I remember reading Walden in high school. I had this very specific mental image of the whole thing: Thoreau out there in the woods, building his little shack. Nothing but silence and the beauty of nature. "A mile from any neighbor," the man wrote.
I have to admit, it's probably on my own head that I took Thoreau's narration there to be an example of poetic understatement. I'd assumed he really meant "miles". Turns out, he was being quite literal, almost down to the foot. But Earth Day is coming up and if you're feeling burned out on modern society, there's definitely a couple of things you can learn from Thoreau. I've summarized them here (and in Be Amazing) for your benefit.
First: Choose Your "Wilderness" Carefully
You'd hate to end up communing with the Earth someplace...rural. Shudder. That certainly wasn't a problem for Thoreau. Despite what impressions he might have given you, Thoreau's Walden Pond had more in common with Central Park than with Yellowstone. Damn near exactly a mile away from bestie Ralph Waldo Emerson's house, Thoreau was often called to meal times by Mrs. Emerson's dinner bell. From his hand-built cabin, Thoreau could see a major highway and hear the train that ran along the opposite side of the pond. In fact, Concord Village was close enough that he walked down there nearly every day. In a lot of ways, Walden is really similar to that time you "ran away from home" to live in the garage. Of course, you were 5.

• PROBLEM SET:
a – In the Thoreau piece, why does the writer say Walden Pond was more like Central Park than Yellowstone? Answer in one to three sentences.
b – Print the part of the Thoreau piece from "I remember reading" to "for your benefit.".
The listing comes from a separate source, not from the Thoreau piece.

Collected data entries:
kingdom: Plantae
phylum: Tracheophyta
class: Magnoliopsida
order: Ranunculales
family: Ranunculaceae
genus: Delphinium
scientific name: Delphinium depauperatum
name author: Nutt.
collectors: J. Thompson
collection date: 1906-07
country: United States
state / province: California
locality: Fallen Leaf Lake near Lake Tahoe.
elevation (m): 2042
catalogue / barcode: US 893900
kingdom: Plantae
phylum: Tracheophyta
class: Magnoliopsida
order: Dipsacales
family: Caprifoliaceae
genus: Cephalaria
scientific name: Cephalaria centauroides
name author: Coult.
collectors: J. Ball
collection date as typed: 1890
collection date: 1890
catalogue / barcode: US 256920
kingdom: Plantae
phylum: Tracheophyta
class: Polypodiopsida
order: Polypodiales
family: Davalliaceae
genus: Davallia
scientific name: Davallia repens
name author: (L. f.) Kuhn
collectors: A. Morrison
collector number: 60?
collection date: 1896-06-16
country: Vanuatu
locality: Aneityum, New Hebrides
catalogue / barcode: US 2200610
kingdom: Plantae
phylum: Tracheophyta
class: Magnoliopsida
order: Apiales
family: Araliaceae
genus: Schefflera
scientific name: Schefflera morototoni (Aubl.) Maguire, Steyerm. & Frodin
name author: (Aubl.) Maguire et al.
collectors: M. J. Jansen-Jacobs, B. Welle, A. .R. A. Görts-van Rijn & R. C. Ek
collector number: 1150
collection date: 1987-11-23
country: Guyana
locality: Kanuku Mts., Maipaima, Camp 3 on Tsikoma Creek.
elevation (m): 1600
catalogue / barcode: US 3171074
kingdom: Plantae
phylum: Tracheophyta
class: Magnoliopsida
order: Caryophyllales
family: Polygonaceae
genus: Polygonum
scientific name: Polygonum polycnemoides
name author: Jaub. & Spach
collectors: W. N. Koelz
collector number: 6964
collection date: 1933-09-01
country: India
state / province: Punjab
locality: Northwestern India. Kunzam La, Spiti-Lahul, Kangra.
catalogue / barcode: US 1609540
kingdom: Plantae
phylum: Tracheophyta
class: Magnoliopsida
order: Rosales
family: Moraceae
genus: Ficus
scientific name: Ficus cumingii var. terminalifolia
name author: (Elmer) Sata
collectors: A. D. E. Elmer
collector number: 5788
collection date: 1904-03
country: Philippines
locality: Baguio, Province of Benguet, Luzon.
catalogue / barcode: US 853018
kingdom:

• ANSWERS BELOW:
a – Thoreau's cabin was about a mile from Emerson's house, close enough that Mrs. Emerson's dinner bell called him to meals. From the cabin he could see a major highway and hear the train across the pond, and he walked to Concord Village nearly every day.

b –
I remember reading Walden in high school. I had this very specific mental image of the whole thing: Thoreau out there in the woods, building his little shack. Nothing but silence and the beauty of nature. "A mile from any neighbor," the man wrote.
I have to admit, it's probably on my own head that I took Thoreau's narration there to be an example of poetic understatement. I'd assumed he really meant "miles". Turns out, he was being quite literal, almost down to the foot. But Earth Day is coming up and if you're feeling burned out on modern society, there's definitely a couple of things you can learn from Thoreau. I've summarized them here (and in Be Amazing) for your benefit.